Having a better understanding of what goes wrong during the disease and how that correlates to symptoms and disease progression will be the key to developing an effective treatment.
Fortunately, pharmaceutical companies are likely not going to give up the pursuit of effective Alzheimer’s treatments. The worldwide market for such therapies is huge because of the large unmet medical need in Alzheimer’s.
A report titled “Researching Alzheimer’s Medicines: Setbacks and Stepping Stones” by the Pharmaceutical Research and Manufacturers of America (PhRMA) in November 2018 painted Alzheimer’s drug discovery in an optimistic light. Although there have been 146 drug development failures for Alzheimer’s between 1998 and 2017 and only four drug approvals – only a 2.7 percent success rate – the drug pipeline seems promising. Of the 92 drugs in Phase 2 and 3 trials at the time, UsAgainstAlzheimer’s says approximately 75 percent have the potential to become ‘disease-modifying treatments.’

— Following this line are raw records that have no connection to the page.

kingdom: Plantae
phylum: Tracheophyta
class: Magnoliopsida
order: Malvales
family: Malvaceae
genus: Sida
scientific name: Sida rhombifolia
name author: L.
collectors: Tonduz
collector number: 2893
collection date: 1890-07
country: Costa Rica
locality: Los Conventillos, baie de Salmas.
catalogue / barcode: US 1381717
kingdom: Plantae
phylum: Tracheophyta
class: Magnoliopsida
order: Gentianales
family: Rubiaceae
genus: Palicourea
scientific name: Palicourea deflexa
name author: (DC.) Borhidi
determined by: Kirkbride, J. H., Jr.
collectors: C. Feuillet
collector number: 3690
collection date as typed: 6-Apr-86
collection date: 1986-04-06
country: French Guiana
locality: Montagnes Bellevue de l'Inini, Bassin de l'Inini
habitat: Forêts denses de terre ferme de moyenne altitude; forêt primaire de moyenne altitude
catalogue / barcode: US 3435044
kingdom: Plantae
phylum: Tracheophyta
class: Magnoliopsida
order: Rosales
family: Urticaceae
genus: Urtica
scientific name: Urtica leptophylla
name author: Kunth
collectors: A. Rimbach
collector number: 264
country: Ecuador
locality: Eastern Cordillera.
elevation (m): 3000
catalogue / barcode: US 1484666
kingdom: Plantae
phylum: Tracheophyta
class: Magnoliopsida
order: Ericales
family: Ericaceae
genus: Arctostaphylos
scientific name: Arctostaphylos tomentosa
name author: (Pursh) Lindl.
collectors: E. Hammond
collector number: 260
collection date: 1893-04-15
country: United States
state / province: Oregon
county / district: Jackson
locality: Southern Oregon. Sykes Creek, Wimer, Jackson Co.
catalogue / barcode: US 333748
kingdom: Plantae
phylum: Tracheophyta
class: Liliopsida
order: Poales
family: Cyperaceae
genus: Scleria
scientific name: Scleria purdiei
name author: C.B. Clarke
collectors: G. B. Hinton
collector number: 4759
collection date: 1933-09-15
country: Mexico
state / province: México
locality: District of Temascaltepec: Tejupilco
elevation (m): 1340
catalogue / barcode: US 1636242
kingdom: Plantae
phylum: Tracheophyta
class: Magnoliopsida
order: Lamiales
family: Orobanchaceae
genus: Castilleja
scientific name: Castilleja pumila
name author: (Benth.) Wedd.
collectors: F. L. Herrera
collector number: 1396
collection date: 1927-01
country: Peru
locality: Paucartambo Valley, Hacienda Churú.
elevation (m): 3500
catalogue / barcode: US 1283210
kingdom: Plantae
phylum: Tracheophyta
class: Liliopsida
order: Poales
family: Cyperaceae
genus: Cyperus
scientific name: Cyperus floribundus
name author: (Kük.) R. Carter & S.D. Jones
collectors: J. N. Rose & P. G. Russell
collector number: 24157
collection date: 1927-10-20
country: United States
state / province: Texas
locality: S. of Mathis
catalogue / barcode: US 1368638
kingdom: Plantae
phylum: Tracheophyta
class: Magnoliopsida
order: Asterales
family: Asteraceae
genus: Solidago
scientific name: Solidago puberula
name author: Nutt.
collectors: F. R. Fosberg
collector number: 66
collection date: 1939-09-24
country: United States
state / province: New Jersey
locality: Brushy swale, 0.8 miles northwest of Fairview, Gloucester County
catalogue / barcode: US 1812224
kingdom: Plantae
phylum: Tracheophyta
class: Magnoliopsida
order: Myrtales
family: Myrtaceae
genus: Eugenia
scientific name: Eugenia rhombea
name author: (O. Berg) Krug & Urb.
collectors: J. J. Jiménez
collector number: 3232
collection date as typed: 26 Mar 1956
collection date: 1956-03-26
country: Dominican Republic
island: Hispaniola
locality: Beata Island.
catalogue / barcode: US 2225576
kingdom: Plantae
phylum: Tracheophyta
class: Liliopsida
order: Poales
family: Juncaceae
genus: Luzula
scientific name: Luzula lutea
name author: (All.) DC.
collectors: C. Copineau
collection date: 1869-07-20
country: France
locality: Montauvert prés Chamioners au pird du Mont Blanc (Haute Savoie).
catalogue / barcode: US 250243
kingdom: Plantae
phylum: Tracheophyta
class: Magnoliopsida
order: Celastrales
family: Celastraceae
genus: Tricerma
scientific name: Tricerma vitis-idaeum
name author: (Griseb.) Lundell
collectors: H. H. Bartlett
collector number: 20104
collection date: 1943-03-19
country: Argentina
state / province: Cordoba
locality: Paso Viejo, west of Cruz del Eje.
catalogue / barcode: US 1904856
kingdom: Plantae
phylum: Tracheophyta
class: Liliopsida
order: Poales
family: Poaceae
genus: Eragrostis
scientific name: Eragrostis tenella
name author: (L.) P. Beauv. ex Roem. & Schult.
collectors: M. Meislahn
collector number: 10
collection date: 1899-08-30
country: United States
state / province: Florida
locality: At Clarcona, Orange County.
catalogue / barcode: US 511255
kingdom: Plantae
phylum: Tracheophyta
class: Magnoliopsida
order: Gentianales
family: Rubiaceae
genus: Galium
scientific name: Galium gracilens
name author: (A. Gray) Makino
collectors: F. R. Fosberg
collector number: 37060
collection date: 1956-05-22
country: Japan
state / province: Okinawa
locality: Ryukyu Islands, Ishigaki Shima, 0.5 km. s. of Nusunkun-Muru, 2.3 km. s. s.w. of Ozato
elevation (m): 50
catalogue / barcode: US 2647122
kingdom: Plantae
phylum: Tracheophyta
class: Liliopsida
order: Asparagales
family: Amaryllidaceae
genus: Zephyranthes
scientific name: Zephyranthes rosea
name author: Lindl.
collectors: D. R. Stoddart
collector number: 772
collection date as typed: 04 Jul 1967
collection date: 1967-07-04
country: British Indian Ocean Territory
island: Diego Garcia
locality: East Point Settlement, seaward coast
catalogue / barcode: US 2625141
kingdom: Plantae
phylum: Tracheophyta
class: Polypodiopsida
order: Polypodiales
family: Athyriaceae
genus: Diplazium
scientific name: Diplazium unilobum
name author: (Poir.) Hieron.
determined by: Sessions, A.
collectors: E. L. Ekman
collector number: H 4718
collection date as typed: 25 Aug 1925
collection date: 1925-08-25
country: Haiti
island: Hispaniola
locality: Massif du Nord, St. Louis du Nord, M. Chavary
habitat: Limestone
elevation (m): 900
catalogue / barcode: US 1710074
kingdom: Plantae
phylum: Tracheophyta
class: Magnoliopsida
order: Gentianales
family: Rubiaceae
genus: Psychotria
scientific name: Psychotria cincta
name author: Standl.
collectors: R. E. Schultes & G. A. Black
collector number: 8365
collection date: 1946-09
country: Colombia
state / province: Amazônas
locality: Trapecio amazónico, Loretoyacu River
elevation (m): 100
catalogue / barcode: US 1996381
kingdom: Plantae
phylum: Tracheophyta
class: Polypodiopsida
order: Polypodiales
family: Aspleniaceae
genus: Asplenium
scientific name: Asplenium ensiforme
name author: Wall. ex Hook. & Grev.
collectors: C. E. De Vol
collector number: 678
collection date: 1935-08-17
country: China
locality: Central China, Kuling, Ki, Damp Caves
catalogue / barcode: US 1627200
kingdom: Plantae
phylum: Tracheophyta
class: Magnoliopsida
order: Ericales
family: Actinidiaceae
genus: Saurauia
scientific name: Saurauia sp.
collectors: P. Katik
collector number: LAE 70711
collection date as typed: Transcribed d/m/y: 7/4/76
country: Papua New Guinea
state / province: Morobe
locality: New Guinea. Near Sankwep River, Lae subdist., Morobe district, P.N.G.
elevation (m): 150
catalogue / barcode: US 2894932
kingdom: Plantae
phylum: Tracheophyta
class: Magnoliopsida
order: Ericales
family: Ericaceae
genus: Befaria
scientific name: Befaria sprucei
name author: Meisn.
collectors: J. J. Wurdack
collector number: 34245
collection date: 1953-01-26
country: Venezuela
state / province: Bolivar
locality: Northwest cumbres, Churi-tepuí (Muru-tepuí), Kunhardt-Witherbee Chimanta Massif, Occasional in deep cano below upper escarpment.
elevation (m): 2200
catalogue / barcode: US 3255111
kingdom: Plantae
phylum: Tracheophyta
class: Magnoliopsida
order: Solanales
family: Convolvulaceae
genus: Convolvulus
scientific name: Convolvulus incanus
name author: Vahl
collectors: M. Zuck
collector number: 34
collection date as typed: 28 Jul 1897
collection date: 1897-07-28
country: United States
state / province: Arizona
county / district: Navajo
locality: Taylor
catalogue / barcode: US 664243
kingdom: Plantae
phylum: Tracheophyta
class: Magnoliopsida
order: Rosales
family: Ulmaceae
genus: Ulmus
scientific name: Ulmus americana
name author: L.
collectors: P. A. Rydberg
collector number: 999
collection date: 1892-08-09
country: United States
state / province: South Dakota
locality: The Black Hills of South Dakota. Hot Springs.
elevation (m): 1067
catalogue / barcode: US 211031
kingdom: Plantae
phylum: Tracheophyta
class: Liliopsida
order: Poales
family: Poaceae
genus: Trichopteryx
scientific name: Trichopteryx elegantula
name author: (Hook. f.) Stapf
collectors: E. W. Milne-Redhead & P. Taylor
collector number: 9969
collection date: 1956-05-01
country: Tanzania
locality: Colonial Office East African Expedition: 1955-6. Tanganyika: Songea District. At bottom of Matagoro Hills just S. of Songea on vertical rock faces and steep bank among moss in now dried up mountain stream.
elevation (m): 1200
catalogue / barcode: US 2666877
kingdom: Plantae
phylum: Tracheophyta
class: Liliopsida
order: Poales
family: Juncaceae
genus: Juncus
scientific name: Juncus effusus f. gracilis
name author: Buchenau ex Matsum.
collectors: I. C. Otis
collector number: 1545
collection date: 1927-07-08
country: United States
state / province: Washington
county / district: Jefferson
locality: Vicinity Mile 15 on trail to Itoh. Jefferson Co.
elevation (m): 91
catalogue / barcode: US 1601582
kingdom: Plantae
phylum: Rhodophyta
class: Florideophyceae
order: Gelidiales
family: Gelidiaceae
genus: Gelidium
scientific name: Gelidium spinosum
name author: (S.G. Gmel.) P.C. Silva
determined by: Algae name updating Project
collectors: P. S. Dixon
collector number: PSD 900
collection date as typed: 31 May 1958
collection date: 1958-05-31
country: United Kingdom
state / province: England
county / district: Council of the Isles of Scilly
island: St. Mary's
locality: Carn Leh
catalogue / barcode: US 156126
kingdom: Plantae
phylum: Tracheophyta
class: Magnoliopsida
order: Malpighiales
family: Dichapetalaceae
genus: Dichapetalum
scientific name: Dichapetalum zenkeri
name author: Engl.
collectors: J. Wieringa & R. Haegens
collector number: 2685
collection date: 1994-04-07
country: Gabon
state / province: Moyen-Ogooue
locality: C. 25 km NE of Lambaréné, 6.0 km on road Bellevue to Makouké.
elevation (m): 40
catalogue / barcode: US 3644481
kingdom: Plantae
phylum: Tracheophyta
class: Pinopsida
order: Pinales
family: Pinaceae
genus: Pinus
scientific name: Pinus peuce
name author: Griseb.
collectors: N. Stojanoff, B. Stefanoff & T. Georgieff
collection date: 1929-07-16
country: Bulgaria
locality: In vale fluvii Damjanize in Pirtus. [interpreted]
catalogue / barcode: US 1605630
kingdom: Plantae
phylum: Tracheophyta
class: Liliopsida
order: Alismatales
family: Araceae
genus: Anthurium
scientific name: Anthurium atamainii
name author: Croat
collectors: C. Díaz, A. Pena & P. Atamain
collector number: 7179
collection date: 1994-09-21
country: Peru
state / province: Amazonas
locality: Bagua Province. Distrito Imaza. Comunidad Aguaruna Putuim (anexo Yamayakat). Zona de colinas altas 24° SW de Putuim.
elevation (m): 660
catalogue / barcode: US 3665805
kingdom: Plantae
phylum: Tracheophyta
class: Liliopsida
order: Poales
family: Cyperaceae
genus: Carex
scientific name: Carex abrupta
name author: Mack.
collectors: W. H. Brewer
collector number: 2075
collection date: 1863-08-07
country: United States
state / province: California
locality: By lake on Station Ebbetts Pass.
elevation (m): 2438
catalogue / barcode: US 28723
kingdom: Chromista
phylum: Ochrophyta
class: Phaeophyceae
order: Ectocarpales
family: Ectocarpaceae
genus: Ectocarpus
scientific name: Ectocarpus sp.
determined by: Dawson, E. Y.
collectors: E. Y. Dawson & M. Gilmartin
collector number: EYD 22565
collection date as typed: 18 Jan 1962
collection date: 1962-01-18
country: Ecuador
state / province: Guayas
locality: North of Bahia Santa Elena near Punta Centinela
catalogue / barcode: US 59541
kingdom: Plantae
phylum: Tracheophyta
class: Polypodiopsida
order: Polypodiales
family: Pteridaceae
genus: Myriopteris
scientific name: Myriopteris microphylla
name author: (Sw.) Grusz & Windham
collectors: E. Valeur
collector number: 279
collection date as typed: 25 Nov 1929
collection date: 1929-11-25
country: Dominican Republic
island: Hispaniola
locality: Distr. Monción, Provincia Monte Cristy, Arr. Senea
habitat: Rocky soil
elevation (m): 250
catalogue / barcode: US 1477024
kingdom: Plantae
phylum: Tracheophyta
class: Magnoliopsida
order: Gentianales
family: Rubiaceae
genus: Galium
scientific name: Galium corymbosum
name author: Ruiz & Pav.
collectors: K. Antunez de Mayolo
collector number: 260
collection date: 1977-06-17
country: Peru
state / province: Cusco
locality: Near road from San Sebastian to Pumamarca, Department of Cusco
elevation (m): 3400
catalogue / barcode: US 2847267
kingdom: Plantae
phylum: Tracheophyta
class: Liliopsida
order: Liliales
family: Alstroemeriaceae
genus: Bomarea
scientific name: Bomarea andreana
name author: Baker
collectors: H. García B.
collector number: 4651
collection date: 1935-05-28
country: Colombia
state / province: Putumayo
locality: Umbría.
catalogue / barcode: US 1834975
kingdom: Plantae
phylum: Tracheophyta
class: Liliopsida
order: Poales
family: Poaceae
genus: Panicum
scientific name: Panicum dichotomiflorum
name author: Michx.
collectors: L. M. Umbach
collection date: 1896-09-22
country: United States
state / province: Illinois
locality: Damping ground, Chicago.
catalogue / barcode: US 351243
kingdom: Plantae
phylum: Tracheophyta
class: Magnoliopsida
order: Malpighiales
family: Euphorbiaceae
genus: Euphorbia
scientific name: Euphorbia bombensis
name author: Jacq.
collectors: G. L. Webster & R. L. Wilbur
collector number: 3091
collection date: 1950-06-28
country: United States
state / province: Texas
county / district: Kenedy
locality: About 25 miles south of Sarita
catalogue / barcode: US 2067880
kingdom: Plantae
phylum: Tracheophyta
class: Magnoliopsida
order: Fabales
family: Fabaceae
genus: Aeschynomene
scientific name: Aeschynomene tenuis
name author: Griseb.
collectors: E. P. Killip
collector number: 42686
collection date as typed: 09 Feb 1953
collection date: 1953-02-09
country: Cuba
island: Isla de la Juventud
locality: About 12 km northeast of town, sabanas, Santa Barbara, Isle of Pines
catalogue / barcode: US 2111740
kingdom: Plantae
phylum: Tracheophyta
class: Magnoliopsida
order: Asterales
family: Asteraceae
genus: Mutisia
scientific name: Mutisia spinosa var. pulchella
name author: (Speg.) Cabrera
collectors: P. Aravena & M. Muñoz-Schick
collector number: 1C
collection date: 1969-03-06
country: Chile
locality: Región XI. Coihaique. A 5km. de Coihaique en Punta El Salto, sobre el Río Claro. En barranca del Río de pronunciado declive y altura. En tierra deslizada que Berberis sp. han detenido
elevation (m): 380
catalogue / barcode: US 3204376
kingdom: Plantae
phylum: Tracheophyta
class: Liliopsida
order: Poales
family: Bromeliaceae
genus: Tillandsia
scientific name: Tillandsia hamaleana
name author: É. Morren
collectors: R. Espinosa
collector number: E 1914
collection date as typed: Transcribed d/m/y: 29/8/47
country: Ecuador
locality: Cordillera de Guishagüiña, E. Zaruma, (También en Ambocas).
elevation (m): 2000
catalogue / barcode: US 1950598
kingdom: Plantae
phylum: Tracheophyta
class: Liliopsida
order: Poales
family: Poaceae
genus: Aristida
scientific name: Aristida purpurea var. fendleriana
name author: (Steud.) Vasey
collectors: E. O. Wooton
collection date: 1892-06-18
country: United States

In July 2019, UsAgainstAlzheimer’s published their 2019 Alzheimer’s Drug Pipeline report, which also showed the Alzheimer’s drug pipeline to still be robust despite the huge Phase 2/3 and Phase 3 trial discontinuations in 2019.
Learning from drug failures and recent technological advances – notably being able to see β-amyloid plaques in living patients via PET scan – have allowed researchers to shift the focus of trials from treating patients after symptoms arise to before or as soon as symptoms appear.
“The process of Alzheimer’s disease begins in the brain years, probably decades, before the first symptoms emerge,” Geldmacher adds. “In many cases, we’ve been trying to treat the illness too late in its course.”
By targeting what goes wrong in Alzheimer’s early on, the hope is to slow or prevent disease progression before it is too late. Combining drugs will likely also provide better benefits, so developing different drugs with various targets is beneficial.
Changing how we view Alzheimer’s can also impact how we treat it and evaluate drug candidate success. Researchers recently proposed dividing Alzheimer’s patients into six subgroups based on their cognitive functioning and found genetic differences between the subgroups.
“Alzheimer’s, like breast cancer, is not one disease,” said Shubhabrata Mukherjee, research assistant professor of medicine at the University of Washington School of Medicine and lead author of the study. “I think a good drug might fail in a clinical trial because not all the subjects have the same kind of Alzheimer’s.”
This interesting perspective on Alzheimer’s could lead to more personalized treatment and possibly better clinical trial outcomes by having more defined enrollment criteria within the blanket of Alzheimer’s disease.